About this exercise:
Could you output each line below exactly as it appears, excluding any pictures?

□ □ □ □ □

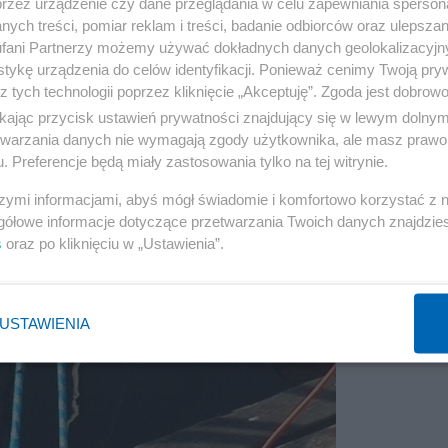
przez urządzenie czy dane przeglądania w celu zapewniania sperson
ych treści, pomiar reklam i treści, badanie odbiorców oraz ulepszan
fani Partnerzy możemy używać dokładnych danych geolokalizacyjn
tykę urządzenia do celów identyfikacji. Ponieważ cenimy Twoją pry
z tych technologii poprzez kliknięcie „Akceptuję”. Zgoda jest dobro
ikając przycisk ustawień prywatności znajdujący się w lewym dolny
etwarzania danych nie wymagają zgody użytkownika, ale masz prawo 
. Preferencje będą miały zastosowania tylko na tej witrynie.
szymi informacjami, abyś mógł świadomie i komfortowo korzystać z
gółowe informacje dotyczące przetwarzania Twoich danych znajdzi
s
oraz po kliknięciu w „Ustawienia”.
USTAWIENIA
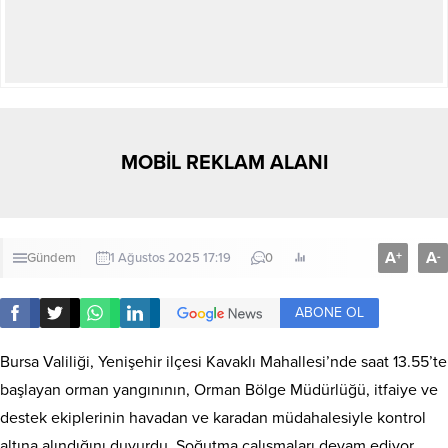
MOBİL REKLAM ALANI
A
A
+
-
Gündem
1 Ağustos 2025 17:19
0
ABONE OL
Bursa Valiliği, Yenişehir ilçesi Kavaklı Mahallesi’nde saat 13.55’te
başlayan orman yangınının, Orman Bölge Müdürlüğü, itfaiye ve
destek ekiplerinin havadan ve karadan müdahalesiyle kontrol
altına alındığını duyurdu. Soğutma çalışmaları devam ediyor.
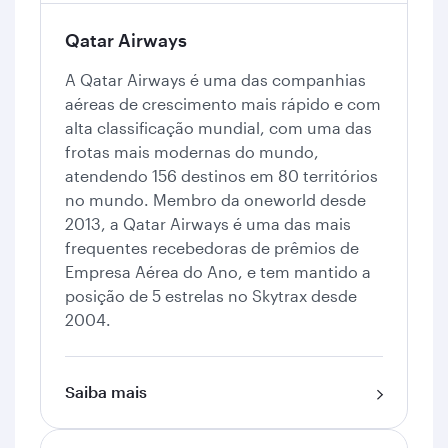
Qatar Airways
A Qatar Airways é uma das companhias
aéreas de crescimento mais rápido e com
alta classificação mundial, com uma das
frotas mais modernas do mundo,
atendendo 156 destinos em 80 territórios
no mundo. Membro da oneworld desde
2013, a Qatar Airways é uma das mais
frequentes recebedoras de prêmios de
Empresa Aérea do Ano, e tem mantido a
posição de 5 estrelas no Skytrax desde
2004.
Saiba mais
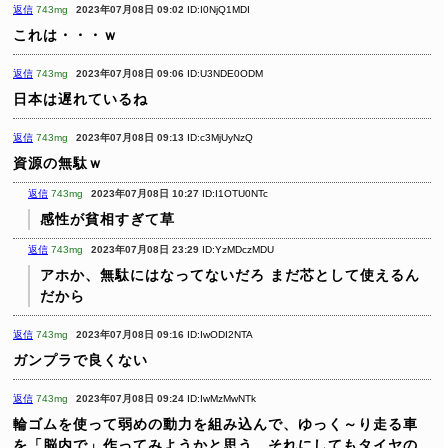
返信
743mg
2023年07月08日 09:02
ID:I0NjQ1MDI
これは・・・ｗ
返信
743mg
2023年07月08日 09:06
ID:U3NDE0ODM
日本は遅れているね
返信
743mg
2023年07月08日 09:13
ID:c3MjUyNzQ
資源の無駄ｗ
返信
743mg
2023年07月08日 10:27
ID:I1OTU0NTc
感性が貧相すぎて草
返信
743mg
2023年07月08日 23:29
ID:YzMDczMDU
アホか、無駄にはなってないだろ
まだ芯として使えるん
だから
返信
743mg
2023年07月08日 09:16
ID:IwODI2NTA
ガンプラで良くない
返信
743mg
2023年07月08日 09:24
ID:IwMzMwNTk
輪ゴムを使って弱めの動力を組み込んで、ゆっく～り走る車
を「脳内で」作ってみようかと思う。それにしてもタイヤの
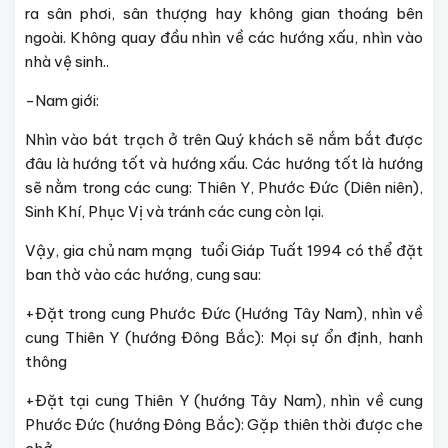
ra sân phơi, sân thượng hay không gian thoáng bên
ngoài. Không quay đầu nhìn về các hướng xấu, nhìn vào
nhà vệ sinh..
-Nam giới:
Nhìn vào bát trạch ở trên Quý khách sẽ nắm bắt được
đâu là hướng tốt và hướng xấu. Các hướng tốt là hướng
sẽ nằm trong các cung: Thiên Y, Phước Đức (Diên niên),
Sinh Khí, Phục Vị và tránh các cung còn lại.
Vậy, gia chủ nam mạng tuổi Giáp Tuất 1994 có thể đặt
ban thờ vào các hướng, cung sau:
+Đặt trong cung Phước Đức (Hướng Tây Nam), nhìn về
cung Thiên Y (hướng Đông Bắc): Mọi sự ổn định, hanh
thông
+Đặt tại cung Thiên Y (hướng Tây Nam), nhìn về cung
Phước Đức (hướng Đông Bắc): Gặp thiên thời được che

□ □ □ □ □

Answer for the task:
przez urządzenie czy dane przeglądania w celu zapewniania sperson
ych treści, pomiar reklam i treści, badanie odbiorców oraz ulepszan
fani Partnerzy możemy używać dokładnych danych geolokalizacyjn
tykę urządzenia do celów identyfikacji. Ponieważ cenimy Twoją pry
z tych technologii poprzez kliknięcie „Akceptuję”. Zgoda jest dobro
ikając przycisk ustawień prywatności znajdujący się w lewym dolny
etwarzania danych nie wymagają zgody użytkownika, ale masz prawo 
. Preferencje będą miały zastosowania tylko na tej witrynie.
szymi informacjami, abyś mógł świadomie i komfortowo korzystać z
gółowe informacje dotyczące przetwarzania Twoich danych znajdzi
s
oraz po kliknięciu w „Ustawienia”.
USTAWIENIA
MOBİL REKLAM ALANI
A
A
+
-
Gündem
1 Ağustos 2025 17:19
0
ABONE OL
Bursa Valiliği, Yenişehir ilçesi Kavaklı Mahallesi’nde saat 13.55’te
başlayan orman yangınının, Orman Bölge Müdürlüğü, itfaiye ve
destek ekiplerinin havadan ve karadan müdahalesiyle kontrol
altına alındığını duyurdu. Soğutma çalışmaları devam ediyor.
Qatar Airways
A Qatar Airways é uma das companhias
aéreas de crescimento mais rápido e com
alta classificação mundial, com uma das
frotas mais modernas do mundo,
atendendo 156 destinos em 80 territórios
no mundo. Membro da oneworld desde
2013, a Qatar Airways é uma das mais
frequentes recebedoras de prêmios de
Empresa Aérea do Ano, e tem mantido a
posição de 5 estrelas no Skytrax desde
2004.
Saiba mais
返信
743mg
2023年07月08日 09:02
ID:I0NjQ1MDI
これは・・・ｗ
返信
743mg
2023年07月08日 09:06
ID:U3NDE0ODM
日本は遅れているね
返信
743mg
2023年07月08日 09:13
ID:c3MjUyNzQ
資源の無駄ｗ
返信
743mg
2023年07月08日 10:27
ID:I1OTU0NTc
感性が貧相すぎて草
返信
743mg
2023年07月08日 23:29
ID:YzMDczMDU
アホか、無駄にはなってないだろ
まだ芯として使えるん
だから
返信
743mg
2023年07月08日 09:16
ID:IwODI2NTA
ガンプラで良くない
返信
743mg
2023年07月08日 09:24
ID:IwMzMwNTk
輪ゴムを使って弱めの動力を組み込んで、ゆっく～り走る車
を「脳内で」作ってみようかと思う。それにしてもタイヤの
ra sân phơi, sân thượng hay không gian thoáng bên
ngoài. Không quay đầu nhìn về các hướng xấu, nhìn vào
nhà vệ sinh..
-Nam giới:
Nhìn vào bát trạch ở trên Quý khách sẽ nắm bắt được
đâu là hướng tốt và hướng xấu. Các hướng tốt là hướng
sẽ nằm trong các cung: Thiên Y, Phước Đức (Diên niên),
Sinh Khí, Phục Vị và tránh các cung còn lại.
Vậy, gia chủ nam mạng tuổi Giáp Tuất 1994 có thể đặt
ban thờ vào các hướng, cung sau:
+Đặt trong cung Phước Đức (Hướng Tây Nam), nhìn về
cung Thiên Y (hướng Đông Bắc): Mọi sự ổn định, hanh
thông
+Đặt tại cung Thiên Y (hướng Tây Nam), nhìn về cung
Phước Đức (hướng Đông Bắc): Gặp thiên thời được che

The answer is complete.